- Also known as: Secrets of the Zoo: Down Under; Inside Taronga Zoo;
- Genre: Reality; Factual;
- Narrated by: Naomi Watts; Virginia Gay;
- Country of origin: Australia
- Original language: English
- No. of seasons: 6
- No. of episodes: 42 (list of episodes)

Production
- Executive producer: John McAvoy
- Producers: Matthew Keygan; Simon Steel;
- Camera setup: Multi-camera
- Running time: 44–47 minutes
- Production company: McAvoy Media

Original release
- Network: Nine Network
- Release: 8 February 2020 – present

= Taronga: Who's Who in the Zoo =

Taronga: Who's Who in the Zoo is an Australian factual television series which goes behind the scenes at both Taronga Zoo Sydney and Taronga Western Plains Zoo at Dubbo. It is produced by McAvoy Media and follows the 240 keepers and vets caring for 5,000 animals. The ten part series' first three seasons were narrated by actress Naomi Watts and the fourth season is narrated by Virginia Gay.
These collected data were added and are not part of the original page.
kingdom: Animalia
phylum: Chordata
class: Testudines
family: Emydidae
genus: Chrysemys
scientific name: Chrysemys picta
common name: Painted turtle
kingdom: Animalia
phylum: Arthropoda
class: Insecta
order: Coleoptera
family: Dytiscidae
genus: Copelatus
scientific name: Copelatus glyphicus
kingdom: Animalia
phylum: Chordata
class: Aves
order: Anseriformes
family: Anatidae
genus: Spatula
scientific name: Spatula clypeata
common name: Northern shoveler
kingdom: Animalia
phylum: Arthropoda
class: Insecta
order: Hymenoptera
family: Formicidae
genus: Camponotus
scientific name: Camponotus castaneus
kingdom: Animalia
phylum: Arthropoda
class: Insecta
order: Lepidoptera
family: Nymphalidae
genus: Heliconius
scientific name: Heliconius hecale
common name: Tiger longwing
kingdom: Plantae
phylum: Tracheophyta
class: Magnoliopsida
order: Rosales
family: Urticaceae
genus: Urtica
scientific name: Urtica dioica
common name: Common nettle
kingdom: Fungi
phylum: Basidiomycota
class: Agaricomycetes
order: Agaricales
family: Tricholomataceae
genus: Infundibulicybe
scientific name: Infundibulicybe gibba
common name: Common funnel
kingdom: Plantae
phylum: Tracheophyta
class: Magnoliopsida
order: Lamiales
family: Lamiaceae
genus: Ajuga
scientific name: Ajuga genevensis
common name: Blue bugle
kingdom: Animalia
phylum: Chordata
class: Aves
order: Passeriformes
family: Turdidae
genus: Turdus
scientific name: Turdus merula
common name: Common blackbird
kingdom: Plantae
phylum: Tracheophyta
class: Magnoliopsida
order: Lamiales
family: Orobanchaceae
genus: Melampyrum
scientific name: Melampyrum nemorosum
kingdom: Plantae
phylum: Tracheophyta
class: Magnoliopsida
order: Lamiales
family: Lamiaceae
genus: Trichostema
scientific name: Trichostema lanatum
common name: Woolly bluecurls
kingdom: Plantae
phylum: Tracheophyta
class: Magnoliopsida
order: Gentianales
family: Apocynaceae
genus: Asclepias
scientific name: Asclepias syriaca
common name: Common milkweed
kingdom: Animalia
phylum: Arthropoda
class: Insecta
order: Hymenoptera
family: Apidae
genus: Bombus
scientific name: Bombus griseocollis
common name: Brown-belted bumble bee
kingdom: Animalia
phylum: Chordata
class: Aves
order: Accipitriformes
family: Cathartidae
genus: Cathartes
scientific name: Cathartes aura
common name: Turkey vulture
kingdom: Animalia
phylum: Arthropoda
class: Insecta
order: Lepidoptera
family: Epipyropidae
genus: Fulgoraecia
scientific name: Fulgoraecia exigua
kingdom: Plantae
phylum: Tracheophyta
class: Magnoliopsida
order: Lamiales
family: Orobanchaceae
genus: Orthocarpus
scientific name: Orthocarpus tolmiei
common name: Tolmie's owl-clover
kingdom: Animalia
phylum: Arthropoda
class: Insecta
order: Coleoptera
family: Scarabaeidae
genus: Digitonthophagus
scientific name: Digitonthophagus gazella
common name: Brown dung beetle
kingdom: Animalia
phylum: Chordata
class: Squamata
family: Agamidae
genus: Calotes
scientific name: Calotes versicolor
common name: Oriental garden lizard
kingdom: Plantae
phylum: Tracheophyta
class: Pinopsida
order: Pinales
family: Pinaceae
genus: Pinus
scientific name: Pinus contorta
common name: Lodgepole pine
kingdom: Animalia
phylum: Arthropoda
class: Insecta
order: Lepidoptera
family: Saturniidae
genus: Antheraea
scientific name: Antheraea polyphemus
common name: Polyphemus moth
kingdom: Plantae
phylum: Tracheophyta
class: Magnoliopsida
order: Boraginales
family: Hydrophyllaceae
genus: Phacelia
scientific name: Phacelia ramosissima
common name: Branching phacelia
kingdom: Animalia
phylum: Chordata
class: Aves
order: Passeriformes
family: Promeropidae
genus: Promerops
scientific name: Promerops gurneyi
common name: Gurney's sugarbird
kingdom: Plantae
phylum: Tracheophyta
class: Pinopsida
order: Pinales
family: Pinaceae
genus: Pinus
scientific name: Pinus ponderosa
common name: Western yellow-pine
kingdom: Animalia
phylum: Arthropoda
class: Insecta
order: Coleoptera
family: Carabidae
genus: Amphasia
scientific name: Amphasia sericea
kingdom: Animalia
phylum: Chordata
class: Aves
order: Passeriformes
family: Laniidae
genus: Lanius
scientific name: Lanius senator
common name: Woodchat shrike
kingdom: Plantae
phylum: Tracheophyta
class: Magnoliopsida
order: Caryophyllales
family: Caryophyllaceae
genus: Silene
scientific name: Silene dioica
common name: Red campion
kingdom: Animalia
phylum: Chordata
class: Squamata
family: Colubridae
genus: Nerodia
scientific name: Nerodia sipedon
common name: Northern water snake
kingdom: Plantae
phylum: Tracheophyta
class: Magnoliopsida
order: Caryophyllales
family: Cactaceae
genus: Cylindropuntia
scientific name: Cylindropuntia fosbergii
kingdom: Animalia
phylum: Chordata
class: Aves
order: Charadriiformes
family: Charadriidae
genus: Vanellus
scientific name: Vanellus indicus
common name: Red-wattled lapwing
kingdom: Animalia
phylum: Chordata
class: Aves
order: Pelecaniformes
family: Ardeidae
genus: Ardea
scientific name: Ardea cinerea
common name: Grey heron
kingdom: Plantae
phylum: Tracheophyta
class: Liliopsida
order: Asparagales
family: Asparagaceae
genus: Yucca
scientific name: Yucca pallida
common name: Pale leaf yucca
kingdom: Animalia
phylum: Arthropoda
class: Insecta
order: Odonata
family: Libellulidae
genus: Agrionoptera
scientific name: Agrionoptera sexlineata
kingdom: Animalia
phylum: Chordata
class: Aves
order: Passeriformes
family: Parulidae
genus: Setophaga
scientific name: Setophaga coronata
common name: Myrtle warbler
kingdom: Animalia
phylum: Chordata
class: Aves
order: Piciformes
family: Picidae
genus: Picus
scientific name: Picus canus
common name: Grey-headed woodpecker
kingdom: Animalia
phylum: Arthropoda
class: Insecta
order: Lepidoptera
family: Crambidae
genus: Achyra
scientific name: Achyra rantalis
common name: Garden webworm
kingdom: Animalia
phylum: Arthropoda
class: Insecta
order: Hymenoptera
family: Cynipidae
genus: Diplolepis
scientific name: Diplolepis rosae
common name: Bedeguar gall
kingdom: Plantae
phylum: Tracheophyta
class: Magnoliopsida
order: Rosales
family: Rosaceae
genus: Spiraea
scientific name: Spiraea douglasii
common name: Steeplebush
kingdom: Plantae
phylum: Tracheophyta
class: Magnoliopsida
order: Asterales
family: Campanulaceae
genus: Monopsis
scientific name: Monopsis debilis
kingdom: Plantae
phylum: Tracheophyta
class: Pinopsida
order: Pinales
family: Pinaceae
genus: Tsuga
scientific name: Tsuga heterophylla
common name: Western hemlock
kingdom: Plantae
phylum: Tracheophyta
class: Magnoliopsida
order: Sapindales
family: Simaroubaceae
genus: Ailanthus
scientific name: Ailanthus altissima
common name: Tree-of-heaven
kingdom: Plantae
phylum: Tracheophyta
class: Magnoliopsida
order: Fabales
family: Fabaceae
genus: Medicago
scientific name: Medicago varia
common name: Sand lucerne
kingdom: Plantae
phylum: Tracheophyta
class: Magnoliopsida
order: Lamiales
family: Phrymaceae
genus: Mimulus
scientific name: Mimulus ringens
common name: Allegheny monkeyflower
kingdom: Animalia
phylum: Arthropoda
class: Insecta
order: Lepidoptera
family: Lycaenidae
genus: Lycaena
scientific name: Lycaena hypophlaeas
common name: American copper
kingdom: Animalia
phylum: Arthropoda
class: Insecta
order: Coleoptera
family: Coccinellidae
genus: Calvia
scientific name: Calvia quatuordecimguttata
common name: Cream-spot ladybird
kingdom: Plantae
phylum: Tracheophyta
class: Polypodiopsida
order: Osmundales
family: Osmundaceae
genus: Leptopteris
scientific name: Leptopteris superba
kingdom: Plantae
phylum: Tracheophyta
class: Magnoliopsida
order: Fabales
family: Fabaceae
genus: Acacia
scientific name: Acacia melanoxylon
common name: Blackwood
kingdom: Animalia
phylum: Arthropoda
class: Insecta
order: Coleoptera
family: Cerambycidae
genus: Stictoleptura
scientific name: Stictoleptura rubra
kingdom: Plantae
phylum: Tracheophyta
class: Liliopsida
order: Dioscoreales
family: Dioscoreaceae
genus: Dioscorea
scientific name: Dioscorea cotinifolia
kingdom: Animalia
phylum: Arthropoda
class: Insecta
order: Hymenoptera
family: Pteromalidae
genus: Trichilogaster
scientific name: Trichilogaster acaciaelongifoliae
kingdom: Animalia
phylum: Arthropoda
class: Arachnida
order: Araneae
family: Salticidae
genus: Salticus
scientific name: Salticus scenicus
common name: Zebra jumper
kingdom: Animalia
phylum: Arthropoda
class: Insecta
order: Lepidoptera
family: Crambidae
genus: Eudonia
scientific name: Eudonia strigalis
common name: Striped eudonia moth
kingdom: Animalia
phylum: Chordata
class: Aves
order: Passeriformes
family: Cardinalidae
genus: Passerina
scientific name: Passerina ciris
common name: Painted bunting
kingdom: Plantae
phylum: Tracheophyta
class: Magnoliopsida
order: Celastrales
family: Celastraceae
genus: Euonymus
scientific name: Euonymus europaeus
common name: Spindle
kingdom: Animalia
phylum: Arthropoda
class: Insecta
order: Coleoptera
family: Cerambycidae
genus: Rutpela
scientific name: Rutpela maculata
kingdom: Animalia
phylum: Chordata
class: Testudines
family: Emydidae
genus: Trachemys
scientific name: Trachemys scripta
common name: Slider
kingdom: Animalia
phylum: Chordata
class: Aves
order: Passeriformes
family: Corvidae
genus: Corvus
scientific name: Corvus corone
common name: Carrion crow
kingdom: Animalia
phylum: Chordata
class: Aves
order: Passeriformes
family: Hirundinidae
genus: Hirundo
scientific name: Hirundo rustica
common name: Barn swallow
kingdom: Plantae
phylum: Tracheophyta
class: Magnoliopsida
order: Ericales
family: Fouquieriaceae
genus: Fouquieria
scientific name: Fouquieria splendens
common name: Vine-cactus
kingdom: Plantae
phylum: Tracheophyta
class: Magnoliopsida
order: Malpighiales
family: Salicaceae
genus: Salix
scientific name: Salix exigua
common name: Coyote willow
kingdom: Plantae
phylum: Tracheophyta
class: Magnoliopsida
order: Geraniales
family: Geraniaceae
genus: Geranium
The first series of the program premiered on 8 February 2020. The series was placed on hiatus from 21 March due to special A Current Affair broadcasts focusing on the COVID-19 pandemic occupying the program's timeslot. The program returned on 20 May 2020. The second series premiered on 22 October 2021. The third season premiered on 7 October 2022. The series fourth season returned on 22 November 2023, with Virginia Gay replacing Naomi Watts as narrator. The fifth season of the series premiered on 13 November 2024. The series sixth season premiered on 4 November 2025.

==Series overview==

| Season |  | No. of episodes | Originally aired |  |
| Series premiere | Series finale |
|  | 1 | 10 | 8 February 2020 | 10 June 2020 |
|  | 2 | 12 | 22 October 2021 | 14 January 2022 |
|  | 3 | 10 | 7 October 2022 | 13 January 2023 |
|  | 4 | 10 | 22 November 2023 | 23 February 2024 |
|  | 5 | 10 | 13 November 2024 | 7 February 2025 |
|  | 6 | TBA | 4 November 2025 | TBA |

==Episodes==
===Season 1 (2020)===

| No. | Title | Original release date | Australian viewers |
|---|---|---|---|
| 1 | Kibali | 8 February 2020 | 601,000 |
| 2 | Koala Rescue | 15 February 2020 | 451,000 |
| 3 | Platypus | 22 February 2020 | 229,000^{[a]} |
| 4 | Lemur | 29 February 2020 | 398,000 |
| 5 | Waru | 7 March 2020 | 468,000 |
| 6 | Nala | 14 March 2020 | 507,000 |
| 7 | 3 Chimps | 20 May 2020 | 444,000 |
| 8 | Giraffe Move | 27 May 2020 | 479,000 |
| 9 | Fishing Cat | 3 June 2020 | 518,000 |
| 10 | Mr Hobbs | 10 June 2020 | 442,000 |

===Season 2 (2021–22)===

| No. | Title | Original release date | Australian viewers |
|---|---|---|---|
| 1 | Naomi's Baby | 22 October 2021 | 390,000 |
| 2 | Giraffe Migration | 29 October 2021 | 362,000 |
| 3 | Squirrel Monkey | 5 November 2021 | 430,000 |
| 4 | Bilby Release | 12 November 2021 | 357,000 |
| 5 | Hungry Hippo | 19 November 2021 | 315,000 |
| 6 | Kartika the Tiger | 26 November 2021 | 386,000 |
| 7 | Nala's Pup | 3 December 2021 | 374,000 |
| 8 | Lion Move | 10 December 2021 | 361,000 |
| 9 | Red Panda Implant | 17 December 2021 | 339,000 |
| 10 | Roo Can't Chew | 31 December 2021 | 307,000 |
| 11 | Charlie's Walk | 7 January 2022 | 412,000 |
| 12 | The Devil You Know | 14 January 2022 | 355,000 |

==Notes==
- This episode did not air on this night in New South Wales and Queensland due to coverage of the 2020 All Stars match, and aired at a later date.